My throat works. I force the words out before the fog thickens. “Where am I.”
He stands. He crosses the floor without a sound. There is a predatory grace to him that makes my bones tense. He takes my hand and helps me up as if I were fragile. His fingers find the place beneath my collarbone where Bastion’s mark still nestles. He brushes it with the gentlest of touches. A collector admiring a rare thing.
“Beautiful,” he murmurs. “A chosen marking.”
The hum at my sternum answers like a caged thing. I pull at it because habit is stronger than fear. I try to call on Cassiel’s thread, a small ribbon of warmth and white.
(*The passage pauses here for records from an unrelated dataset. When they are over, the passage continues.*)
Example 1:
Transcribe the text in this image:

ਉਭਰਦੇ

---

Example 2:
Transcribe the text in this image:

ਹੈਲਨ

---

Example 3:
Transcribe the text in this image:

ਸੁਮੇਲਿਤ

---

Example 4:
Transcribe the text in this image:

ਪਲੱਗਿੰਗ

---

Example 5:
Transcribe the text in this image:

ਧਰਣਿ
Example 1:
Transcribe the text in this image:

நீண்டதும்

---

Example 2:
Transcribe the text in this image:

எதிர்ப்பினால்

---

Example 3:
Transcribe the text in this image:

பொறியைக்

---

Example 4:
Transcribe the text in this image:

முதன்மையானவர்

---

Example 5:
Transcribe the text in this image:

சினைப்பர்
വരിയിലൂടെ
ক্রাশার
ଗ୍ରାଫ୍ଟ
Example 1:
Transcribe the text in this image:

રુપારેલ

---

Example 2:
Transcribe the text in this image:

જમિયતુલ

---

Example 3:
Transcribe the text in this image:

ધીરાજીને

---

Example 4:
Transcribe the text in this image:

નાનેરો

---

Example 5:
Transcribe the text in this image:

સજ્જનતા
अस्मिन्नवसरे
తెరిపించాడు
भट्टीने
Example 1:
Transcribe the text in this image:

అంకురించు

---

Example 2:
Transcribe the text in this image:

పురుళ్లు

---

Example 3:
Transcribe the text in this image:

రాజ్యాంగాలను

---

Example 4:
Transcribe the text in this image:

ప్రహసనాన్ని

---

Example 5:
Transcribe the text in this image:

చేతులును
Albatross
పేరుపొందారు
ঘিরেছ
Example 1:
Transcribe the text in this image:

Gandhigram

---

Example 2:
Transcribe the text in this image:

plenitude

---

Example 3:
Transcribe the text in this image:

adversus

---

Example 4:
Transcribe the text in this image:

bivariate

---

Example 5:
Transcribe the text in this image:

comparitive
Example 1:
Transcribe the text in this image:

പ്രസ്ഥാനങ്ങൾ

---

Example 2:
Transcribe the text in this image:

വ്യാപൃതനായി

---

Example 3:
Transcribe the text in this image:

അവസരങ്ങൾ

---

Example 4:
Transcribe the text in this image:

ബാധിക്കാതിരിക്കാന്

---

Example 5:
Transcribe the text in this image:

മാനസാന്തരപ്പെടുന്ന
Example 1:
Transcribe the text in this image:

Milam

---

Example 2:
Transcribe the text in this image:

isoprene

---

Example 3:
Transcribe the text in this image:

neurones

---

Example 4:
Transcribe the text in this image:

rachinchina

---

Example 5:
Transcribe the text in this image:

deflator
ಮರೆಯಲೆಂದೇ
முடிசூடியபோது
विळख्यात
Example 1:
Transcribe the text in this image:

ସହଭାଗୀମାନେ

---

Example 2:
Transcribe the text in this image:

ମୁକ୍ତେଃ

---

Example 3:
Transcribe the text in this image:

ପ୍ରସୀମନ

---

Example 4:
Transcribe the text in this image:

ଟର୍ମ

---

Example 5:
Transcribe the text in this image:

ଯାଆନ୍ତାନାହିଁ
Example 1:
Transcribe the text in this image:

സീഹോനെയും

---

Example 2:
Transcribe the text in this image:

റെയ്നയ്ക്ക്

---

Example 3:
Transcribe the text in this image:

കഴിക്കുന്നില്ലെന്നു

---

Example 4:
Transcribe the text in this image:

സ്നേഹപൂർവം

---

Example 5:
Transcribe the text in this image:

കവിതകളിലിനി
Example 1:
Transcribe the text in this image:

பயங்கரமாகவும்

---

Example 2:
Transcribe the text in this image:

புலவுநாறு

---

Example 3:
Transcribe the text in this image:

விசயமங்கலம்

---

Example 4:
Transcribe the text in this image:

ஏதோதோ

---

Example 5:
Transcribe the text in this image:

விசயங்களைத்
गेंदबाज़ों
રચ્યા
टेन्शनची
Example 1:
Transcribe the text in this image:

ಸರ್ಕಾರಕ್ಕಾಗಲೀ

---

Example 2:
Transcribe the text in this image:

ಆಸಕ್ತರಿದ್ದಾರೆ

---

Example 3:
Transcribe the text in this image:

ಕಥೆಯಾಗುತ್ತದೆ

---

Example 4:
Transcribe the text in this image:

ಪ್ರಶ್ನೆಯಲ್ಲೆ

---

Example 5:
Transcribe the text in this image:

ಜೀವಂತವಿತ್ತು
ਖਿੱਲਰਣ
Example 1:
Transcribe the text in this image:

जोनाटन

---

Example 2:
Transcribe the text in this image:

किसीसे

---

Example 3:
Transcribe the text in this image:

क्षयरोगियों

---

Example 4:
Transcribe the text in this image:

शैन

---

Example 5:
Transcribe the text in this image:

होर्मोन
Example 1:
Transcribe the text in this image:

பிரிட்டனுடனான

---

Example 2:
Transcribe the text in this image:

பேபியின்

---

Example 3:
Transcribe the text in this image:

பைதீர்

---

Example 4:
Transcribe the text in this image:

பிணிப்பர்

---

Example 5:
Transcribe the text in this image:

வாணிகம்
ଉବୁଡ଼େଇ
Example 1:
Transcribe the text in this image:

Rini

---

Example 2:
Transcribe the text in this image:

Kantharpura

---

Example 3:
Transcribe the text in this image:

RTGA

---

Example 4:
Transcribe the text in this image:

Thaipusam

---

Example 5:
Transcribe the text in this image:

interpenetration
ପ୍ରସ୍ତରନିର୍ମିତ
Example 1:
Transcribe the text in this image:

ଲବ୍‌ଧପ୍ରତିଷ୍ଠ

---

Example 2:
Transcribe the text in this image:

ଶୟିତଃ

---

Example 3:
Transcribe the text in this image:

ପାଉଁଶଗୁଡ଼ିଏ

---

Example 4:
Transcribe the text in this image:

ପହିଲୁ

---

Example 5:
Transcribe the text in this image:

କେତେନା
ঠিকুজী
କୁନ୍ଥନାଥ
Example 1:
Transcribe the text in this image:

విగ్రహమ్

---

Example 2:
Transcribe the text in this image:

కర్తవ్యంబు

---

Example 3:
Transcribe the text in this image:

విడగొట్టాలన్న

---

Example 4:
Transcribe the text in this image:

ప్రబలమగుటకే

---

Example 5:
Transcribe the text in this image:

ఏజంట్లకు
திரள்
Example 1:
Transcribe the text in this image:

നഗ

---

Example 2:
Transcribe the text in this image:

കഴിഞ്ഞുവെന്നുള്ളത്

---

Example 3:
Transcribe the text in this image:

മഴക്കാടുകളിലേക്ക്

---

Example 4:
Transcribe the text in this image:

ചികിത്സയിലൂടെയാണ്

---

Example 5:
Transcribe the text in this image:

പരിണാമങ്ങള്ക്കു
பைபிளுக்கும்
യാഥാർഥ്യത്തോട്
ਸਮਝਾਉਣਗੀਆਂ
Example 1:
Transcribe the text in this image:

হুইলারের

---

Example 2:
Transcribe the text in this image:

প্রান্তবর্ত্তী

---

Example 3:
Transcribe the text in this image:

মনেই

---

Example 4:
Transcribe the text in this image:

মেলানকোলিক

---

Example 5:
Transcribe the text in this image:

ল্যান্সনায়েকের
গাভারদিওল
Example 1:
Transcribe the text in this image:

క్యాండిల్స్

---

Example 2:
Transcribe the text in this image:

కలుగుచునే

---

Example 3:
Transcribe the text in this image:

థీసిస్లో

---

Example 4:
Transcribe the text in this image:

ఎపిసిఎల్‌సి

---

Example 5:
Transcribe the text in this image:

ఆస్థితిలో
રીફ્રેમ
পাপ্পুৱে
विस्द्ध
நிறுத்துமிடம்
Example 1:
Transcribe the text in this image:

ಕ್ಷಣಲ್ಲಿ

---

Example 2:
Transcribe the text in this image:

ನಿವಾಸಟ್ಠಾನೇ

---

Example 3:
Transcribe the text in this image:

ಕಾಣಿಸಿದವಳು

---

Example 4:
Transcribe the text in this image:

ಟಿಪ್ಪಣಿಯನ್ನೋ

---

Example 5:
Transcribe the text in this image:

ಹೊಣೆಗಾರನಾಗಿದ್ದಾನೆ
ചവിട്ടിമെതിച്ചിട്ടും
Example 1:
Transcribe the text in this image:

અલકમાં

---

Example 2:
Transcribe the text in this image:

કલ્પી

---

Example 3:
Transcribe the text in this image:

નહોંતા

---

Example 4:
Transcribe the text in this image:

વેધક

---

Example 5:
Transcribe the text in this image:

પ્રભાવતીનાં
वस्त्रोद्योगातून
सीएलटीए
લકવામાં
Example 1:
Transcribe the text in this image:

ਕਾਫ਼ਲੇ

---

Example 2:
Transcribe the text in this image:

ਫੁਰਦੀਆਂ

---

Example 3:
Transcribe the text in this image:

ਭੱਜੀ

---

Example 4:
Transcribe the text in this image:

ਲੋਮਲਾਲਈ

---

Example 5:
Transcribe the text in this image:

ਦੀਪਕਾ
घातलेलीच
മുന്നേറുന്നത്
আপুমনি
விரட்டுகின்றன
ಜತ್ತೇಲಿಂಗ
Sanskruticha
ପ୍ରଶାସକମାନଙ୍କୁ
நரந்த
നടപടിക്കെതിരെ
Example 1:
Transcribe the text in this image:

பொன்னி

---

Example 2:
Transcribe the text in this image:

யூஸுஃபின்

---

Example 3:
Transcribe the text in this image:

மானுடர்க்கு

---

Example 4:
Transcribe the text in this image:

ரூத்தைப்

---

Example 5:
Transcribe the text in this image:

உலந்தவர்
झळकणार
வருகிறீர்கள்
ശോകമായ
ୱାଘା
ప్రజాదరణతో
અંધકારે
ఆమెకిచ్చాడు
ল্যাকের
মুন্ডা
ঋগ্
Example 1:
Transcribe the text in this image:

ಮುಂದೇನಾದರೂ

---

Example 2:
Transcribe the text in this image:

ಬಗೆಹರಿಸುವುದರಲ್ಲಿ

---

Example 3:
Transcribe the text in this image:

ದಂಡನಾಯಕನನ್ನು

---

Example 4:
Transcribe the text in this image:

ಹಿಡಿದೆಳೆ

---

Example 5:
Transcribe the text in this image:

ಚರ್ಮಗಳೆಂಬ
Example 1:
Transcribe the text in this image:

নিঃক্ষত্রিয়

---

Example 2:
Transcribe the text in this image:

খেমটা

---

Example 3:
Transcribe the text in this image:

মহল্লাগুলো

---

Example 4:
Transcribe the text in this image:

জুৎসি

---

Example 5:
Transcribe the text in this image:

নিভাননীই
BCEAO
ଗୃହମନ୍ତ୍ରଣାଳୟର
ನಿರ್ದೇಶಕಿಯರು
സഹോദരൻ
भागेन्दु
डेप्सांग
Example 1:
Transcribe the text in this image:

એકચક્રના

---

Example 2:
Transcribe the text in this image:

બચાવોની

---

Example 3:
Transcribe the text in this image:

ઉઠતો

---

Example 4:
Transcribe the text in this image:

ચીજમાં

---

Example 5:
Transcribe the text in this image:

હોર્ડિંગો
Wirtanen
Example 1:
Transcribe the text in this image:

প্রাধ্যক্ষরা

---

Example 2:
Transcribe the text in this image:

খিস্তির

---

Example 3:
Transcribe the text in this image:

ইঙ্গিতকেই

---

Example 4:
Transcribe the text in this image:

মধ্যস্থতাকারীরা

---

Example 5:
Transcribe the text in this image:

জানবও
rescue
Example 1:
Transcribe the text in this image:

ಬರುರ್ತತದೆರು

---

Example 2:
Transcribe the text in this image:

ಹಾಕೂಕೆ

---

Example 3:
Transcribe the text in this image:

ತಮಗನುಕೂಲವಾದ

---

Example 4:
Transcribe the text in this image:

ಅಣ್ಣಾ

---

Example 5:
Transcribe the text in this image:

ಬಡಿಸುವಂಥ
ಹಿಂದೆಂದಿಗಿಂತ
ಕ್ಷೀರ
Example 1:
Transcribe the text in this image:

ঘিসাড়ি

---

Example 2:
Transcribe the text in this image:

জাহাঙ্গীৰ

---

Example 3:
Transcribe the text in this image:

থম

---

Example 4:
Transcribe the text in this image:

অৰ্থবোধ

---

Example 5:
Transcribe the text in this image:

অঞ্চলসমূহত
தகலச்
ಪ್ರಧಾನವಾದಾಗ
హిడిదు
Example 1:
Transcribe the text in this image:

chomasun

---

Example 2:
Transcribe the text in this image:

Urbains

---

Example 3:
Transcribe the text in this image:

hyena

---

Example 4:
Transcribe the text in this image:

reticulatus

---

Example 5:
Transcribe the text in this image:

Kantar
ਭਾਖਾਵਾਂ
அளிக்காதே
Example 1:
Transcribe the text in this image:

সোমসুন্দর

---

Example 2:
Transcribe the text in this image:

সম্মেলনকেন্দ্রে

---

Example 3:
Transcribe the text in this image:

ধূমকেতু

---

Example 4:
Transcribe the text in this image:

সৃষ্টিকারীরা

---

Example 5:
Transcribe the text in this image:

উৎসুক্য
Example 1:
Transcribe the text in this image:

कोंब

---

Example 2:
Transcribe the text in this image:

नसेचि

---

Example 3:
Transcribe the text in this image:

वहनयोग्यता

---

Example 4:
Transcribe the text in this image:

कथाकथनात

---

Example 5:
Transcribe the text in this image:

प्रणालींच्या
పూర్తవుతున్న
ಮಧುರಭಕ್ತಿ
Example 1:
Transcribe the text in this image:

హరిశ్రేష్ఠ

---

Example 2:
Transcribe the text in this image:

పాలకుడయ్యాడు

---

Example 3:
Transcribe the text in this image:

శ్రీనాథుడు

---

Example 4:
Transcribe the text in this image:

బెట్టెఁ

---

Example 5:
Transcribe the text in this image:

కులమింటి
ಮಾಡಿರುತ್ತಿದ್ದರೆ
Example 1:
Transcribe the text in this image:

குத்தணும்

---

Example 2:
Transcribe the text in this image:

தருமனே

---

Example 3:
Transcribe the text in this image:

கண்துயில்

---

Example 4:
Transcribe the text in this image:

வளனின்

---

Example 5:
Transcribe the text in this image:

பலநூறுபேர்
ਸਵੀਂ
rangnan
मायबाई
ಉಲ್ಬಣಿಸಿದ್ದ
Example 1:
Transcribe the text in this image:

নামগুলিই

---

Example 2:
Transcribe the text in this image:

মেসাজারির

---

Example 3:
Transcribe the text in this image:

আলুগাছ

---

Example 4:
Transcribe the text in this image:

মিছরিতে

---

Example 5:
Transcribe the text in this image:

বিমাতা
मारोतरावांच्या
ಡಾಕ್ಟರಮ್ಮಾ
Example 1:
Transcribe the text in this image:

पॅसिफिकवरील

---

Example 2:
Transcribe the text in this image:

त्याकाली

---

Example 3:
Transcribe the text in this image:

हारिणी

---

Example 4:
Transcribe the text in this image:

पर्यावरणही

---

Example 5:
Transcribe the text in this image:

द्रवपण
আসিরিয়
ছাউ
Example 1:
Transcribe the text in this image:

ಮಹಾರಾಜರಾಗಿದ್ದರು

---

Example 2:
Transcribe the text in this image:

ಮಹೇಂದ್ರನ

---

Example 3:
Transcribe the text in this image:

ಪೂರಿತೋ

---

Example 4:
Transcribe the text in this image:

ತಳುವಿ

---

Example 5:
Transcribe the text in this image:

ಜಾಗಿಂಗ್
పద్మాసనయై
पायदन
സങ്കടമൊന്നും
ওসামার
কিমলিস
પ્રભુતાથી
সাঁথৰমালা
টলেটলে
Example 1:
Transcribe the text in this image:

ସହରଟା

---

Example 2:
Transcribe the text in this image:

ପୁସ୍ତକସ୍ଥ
The thought is thin and somehow distant.
Zepharion’s smile narrows to something private and pleased. “Petal,” he says.
He leans closer until his breath is a soft ache against my skin. His voice becomes the rope that tugs at me. He repeats a word. A cadence. He says it and the world slackens. The part of me that wants to fight does not go away. It dulls. It thickens. It becomes a sound in another room.
Attendants arrive. Two women appear in the doorway without noise and without question. One carries a robe. The other holds trays of contents that glimmer. They move like shadows taking shape.
I try to move my arms to push them back. The impulse is sharp and useless. My limbs feel woolen. My hands want to close into fists. My mouth wants to bark Cassiel’s name, to demand Deimos, to drag whatever this is off my skin. The words spread like cotton in my head and never reach sound.
Zepharion’s hand finds the nape of my neck again. His touch is patient. He speaks and his voice is not quite a voice. It is command wrapped in a lullaby. He says that I will sleep. He says that I will listen. He says that I will not remember how easy it was to obey.
An electric cold presses at the base of my skull. The last bright thread of resistance frays. I feel him place something around my throat, cold metal biting my skin. A gold choker, thin and finished with filigree and a small dark stone at its center. His fingers close the clasp.